| Task statement |
Please find every line in the records below that contains the word "Земли", and copy it.

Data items
________________
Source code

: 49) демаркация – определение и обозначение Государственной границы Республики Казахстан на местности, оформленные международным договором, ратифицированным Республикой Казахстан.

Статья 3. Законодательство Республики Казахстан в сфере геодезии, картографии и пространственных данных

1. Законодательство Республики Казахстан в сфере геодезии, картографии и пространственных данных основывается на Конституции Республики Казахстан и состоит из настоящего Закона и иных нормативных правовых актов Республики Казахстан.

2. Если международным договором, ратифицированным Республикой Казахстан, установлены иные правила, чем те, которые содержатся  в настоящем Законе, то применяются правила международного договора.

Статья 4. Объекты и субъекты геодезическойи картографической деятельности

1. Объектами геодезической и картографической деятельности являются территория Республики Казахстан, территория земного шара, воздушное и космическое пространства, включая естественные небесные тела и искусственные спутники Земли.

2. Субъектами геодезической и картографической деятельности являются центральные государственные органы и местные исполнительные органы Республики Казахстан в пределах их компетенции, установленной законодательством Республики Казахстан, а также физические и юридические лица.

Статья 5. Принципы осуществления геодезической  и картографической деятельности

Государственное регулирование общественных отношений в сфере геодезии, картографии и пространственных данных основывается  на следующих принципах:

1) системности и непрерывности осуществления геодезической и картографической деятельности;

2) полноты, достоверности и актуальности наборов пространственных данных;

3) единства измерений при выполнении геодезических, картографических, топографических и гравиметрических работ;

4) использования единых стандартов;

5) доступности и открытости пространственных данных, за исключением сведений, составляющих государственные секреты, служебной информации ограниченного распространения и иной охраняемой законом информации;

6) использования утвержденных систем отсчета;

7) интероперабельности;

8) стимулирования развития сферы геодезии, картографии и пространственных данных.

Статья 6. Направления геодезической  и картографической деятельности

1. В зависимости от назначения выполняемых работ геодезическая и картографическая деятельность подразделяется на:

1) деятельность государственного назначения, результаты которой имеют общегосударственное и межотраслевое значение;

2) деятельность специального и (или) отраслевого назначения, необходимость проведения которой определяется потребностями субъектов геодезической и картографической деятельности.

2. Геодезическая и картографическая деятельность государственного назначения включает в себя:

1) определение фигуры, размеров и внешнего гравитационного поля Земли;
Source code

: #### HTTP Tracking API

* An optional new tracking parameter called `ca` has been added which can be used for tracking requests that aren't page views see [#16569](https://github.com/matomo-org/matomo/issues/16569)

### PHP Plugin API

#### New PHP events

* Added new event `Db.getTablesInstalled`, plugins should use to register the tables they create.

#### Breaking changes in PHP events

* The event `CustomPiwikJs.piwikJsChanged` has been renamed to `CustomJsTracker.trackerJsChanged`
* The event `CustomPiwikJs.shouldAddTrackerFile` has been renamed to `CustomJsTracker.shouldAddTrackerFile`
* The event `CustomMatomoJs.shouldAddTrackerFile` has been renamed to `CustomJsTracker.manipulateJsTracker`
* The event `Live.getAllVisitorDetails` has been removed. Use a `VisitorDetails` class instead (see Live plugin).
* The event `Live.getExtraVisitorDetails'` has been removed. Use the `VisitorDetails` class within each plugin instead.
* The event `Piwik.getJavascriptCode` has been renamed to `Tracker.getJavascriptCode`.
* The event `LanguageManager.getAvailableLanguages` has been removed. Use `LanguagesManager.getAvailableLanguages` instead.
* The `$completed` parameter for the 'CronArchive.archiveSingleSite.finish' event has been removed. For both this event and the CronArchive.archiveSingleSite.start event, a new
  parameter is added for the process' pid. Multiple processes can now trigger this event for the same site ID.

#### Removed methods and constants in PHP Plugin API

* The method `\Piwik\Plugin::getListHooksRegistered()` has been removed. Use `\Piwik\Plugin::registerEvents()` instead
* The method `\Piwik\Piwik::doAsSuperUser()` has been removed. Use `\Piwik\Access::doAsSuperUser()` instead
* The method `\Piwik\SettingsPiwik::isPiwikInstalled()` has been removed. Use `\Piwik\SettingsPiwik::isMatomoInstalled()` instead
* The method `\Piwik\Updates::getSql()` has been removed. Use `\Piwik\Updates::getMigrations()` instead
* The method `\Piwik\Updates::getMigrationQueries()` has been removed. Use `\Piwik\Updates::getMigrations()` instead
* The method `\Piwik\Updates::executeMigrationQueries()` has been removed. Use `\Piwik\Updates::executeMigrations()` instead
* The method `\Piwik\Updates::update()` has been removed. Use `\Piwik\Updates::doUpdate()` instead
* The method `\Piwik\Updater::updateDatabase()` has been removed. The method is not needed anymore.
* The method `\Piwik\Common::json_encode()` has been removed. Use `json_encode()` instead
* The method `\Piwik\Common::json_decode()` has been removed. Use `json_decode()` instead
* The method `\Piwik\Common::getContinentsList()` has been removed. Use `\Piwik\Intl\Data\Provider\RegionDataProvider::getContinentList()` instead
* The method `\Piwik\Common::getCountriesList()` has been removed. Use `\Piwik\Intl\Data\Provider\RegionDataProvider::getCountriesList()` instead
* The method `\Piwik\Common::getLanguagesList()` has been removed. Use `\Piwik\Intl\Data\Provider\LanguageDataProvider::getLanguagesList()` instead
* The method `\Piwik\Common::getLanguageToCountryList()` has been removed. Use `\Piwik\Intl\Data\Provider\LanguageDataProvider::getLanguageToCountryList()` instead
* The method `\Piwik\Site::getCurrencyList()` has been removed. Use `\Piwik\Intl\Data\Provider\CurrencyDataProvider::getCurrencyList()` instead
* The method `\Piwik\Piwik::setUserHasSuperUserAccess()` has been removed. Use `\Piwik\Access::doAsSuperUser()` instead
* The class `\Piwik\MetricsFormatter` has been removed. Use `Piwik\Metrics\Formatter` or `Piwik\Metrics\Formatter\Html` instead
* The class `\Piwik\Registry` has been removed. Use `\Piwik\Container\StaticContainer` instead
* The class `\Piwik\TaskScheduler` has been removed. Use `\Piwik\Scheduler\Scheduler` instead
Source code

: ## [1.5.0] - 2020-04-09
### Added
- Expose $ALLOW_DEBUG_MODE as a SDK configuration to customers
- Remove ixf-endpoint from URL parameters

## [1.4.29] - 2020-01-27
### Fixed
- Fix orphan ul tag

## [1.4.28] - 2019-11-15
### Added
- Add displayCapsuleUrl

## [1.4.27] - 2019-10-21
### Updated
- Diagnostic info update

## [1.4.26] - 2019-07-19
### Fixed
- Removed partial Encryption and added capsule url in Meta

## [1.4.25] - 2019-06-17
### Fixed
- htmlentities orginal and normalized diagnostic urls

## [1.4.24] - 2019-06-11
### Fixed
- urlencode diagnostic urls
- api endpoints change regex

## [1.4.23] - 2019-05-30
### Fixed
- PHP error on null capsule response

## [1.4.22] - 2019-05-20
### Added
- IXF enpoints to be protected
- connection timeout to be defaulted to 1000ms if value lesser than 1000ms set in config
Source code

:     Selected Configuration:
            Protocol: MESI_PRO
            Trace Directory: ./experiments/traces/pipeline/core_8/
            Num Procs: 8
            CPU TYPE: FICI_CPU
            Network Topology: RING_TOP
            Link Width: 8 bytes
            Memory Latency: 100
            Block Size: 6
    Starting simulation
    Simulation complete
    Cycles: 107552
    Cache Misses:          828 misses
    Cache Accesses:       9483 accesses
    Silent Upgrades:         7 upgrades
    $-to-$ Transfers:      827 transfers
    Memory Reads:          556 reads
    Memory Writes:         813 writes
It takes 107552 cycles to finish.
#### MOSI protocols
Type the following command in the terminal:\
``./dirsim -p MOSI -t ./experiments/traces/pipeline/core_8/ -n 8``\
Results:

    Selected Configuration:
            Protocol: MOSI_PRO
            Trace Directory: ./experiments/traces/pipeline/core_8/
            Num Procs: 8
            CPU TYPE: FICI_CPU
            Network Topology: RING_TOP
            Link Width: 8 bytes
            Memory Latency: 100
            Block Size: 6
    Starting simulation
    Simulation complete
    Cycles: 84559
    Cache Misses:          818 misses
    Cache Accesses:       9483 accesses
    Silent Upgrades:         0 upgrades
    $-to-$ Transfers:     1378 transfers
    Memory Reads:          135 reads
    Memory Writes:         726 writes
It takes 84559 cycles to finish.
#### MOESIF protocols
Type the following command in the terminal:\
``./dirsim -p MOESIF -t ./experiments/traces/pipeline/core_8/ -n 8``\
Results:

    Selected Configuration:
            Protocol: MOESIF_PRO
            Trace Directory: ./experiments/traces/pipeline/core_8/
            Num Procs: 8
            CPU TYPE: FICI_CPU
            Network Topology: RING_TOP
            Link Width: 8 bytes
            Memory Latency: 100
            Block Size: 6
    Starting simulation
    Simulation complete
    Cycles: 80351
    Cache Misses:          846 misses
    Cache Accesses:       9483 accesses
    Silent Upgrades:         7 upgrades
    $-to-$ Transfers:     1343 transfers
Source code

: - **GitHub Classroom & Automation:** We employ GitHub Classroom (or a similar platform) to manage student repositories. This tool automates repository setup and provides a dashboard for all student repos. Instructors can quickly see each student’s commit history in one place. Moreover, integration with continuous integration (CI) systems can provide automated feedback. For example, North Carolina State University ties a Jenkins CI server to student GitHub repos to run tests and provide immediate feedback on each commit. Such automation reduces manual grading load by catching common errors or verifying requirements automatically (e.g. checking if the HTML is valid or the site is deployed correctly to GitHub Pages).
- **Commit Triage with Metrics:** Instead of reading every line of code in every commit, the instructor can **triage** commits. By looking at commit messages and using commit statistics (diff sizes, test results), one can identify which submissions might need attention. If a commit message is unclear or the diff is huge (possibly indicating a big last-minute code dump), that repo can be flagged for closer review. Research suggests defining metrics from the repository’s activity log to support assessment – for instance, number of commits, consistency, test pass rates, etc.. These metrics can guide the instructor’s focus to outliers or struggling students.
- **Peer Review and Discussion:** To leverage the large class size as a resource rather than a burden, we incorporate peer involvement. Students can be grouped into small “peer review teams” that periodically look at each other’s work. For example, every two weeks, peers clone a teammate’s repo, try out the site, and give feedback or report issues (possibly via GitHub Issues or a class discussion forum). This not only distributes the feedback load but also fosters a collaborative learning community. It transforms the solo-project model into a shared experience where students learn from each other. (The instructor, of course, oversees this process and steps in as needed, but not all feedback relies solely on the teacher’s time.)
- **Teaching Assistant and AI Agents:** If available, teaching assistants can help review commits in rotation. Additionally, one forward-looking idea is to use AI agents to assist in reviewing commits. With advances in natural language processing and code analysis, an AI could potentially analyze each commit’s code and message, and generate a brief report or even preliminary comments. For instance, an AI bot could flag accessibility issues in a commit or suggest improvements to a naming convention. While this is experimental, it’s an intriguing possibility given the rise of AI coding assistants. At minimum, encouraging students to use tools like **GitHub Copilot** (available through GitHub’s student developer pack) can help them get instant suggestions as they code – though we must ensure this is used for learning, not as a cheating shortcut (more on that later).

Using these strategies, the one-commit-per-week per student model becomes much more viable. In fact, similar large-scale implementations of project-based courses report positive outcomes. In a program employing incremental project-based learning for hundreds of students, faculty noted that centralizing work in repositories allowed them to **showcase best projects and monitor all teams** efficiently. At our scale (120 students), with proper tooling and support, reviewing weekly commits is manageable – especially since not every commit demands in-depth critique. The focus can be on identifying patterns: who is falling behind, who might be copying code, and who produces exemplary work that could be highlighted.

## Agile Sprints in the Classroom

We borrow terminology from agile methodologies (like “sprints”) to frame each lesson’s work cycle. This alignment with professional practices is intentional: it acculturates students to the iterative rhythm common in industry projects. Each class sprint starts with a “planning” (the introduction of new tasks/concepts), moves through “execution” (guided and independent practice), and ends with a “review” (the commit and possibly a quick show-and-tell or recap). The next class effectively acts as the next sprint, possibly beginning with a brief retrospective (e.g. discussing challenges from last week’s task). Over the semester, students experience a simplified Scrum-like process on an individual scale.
________________
| Response to the task |
1. Объектами геодезической и картографической деятельности являются территория Республики Казахстан, территория земного шара, воздушное и космическое пространства, включая естественные небесные тела и искусственные спутники Земли.
1) определение фигуры, размеров и внешнего гравитационного поля Земли;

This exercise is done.